As someone who has experienced bigotry firsthand, I find it naive to think Leonard didn’t understand the weight of his words. But I do believe it’s likely he became so engulfed in that toxic gaming culture that he didn’t think about how those bigoted words affected people. Though the person who called me the N-word was a teenager, he knew what he was doing. He wasn’t merely using a bad word to troll me; he was weaponizing the stereotype that incompetence is inherent to Black people. If I could speak to him now, I imagine he’d assert that he had not one racist bone in his body. But once he was done lauding his non-racist skeleton, I would ask him why he used that term and how often did he hear others use it, in contrast to slurs specifically targeted at straight white men.

To be clear, this is not to suggest that Leonard or anyone who plays games like Call of Duty is inherently racist, anti-Semitic, or sexist. But I would argue that games like Call of Duty and the online cultures surrounding them can augment these ideas. And behavior like this is so widespread that calling it a subculture (though technically accurate) misses the mark.

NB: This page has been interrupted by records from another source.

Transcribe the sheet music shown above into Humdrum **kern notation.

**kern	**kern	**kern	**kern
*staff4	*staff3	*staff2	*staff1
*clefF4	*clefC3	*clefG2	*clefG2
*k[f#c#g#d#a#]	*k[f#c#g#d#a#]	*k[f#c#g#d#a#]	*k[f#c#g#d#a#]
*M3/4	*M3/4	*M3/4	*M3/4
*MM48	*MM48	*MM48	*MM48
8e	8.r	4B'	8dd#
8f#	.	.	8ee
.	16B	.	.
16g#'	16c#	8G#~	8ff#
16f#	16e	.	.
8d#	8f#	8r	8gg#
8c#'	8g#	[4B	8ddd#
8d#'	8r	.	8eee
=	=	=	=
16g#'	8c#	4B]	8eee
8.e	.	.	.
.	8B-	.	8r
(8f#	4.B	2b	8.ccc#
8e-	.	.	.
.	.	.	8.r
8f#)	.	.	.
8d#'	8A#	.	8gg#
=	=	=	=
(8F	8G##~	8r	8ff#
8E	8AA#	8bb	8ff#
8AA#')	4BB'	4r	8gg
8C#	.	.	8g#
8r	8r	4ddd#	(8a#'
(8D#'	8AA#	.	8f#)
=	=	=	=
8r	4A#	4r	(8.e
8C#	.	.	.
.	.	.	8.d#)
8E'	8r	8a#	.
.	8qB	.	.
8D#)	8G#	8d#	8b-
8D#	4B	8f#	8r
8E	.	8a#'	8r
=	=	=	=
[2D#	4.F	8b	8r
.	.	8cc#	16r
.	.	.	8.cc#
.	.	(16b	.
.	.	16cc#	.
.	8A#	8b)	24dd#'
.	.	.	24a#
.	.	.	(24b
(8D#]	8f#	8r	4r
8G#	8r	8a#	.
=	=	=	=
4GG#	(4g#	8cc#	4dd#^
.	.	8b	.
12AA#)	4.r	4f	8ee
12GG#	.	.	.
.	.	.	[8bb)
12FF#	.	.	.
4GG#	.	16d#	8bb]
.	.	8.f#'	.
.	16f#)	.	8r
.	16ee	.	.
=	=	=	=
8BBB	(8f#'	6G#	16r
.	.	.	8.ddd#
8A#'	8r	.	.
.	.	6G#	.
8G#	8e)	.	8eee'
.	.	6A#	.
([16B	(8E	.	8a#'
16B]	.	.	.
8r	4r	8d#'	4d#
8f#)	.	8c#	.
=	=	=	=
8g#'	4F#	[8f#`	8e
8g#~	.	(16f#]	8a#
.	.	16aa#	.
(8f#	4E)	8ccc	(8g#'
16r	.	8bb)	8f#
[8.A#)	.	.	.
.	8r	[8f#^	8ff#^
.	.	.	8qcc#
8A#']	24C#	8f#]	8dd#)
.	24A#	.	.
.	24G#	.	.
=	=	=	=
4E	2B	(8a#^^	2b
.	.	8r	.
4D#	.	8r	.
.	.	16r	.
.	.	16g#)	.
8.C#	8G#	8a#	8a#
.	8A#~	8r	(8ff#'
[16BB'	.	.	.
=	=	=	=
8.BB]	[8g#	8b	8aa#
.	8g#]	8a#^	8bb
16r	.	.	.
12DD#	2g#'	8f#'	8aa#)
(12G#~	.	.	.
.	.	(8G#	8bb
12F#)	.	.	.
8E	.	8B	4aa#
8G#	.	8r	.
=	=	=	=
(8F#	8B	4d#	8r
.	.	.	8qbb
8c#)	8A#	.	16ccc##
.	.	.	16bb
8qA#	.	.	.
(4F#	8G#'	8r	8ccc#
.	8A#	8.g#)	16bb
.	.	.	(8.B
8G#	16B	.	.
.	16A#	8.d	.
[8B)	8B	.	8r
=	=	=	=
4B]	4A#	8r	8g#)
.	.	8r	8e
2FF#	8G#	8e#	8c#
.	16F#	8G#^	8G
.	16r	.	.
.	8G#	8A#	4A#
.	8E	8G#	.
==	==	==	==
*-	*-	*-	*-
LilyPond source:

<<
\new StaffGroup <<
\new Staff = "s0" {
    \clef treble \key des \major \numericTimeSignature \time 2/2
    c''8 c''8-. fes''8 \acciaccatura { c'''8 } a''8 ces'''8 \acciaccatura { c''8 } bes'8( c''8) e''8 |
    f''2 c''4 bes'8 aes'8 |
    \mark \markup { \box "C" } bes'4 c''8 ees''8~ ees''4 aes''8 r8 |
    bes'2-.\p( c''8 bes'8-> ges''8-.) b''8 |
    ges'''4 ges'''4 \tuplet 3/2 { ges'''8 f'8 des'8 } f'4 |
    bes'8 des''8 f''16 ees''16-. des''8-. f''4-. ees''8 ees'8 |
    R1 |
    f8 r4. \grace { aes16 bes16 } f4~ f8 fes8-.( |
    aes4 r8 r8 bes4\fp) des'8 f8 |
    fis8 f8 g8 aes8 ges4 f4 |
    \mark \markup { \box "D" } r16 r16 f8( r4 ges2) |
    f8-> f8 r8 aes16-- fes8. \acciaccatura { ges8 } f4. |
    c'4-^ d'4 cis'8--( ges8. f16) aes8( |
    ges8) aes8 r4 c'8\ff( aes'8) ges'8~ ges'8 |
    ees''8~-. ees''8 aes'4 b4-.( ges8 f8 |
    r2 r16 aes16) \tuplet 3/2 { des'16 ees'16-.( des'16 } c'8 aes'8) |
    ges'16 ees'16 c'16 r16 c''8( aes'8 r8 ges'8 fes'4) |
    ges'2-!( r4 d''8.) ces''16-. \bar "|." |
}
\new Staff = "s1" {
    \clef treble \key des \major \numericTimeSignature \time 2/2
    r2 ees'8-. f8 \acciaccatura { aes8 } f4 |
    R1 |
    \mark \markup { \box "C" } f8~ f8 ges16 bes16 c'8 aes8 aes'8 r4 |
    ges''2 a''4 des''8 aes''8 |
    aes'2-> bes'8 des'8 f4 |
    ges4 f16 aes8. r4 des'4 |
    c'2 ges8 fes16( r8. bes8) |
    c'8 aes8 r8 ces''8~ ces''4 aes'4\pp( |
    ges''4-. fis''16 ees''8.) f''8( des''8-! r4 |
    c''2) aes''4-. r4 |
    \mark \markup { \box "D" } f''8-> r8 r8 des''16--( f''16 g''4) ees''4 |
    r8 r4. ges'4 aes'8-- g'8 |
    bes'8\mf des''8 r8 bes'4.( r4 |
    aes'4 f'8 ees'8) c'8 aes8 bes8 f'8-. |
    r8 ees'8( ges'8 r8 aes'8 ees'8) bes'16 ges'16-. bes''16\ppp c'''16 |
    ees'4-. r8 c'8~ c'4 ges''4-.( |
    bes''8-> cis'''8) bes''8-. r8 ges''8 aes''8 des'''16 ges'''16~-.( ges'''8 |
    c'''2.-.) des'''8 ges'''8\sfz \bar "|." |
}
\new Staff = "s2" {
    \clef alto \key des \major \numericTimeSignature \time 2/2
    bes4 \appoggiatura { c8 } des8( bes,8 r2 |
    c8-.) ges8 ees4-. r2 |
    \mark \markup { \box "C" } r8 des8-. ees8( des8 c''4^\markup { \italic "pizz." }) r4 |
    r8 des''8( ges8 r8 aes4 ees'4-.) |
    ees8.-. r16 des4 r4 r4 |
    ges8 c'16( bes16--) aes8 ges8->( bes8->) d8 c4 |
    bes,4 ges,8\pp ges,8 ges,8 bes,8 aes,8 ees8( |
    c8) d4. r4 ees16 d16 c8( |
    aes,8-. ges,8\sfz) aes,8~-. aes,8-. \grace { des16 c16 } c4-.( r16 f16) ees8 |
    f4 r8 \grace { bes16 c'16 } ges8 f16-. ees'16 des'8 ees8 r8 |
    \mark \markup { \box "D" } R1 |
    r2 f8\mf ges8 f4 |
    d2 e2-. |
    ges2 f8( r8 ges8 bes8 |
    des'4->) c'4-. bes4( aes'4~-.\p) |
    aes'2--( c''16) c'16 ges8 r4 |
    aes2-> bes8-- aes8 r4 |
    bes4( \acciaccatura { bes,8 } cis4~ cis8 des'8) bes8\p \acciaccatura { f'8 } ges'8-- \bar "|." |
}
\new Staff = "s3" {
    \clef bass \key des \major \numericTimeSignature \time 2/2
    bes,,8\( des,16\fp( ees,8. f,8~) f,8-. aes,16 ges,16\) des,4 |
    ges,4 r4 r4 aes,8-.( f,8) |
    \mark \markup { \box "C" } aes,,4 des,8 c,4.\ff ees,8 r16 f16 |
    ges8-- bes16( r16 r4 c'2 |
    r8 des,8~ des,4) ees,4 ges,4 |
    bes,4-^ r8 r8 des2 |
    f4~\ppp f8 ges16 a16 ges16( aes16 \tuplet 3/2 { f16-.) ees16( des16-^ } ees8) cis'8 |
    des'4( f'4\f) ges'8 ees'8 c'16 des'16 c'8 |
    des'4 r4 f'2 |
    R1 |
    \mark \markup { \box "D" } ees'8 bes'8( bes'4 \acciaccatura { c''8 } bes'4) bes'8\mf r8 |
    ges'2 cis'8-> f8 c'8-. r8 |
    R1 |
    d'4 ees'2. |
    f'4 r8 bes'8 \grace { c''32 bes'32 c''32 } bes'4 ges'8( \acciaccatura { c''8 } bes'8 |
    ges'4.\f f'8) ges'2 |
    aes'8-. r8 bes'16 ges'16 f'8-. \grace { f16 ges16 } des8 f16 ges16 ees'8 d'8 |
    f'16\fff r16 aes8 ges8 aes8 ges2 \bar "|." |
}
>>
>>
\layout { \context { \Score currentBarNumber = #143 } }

Shedding light on these harmful dynamics in online gaming communities is important. While many justifiably place it within the more macro conversation about race, racism, and anti-Semitism, in the United States, overlooking the specifics of how this is a problem in gaming makes us less equipped to combat it. A study by the Anti-Defamation League showed that two-thirds of gamers report “severe” harassment when gaming online. Gray says that although most people aren’t paying attention to niche spaces like gaming, it’s important to understand the good and bad of gaming communities.

“I think Gamergate and the rise of the alt-right via gaming has brought more attention to the gaming space,” Gray says. “I just hope folks don’t throw it all away because of some bad actors. Black folks, women, queer folks, POC folks all have thriving, beautiful communities inside gaming. We need to shift our focus to them and less on the Meyer Leonards of the world.”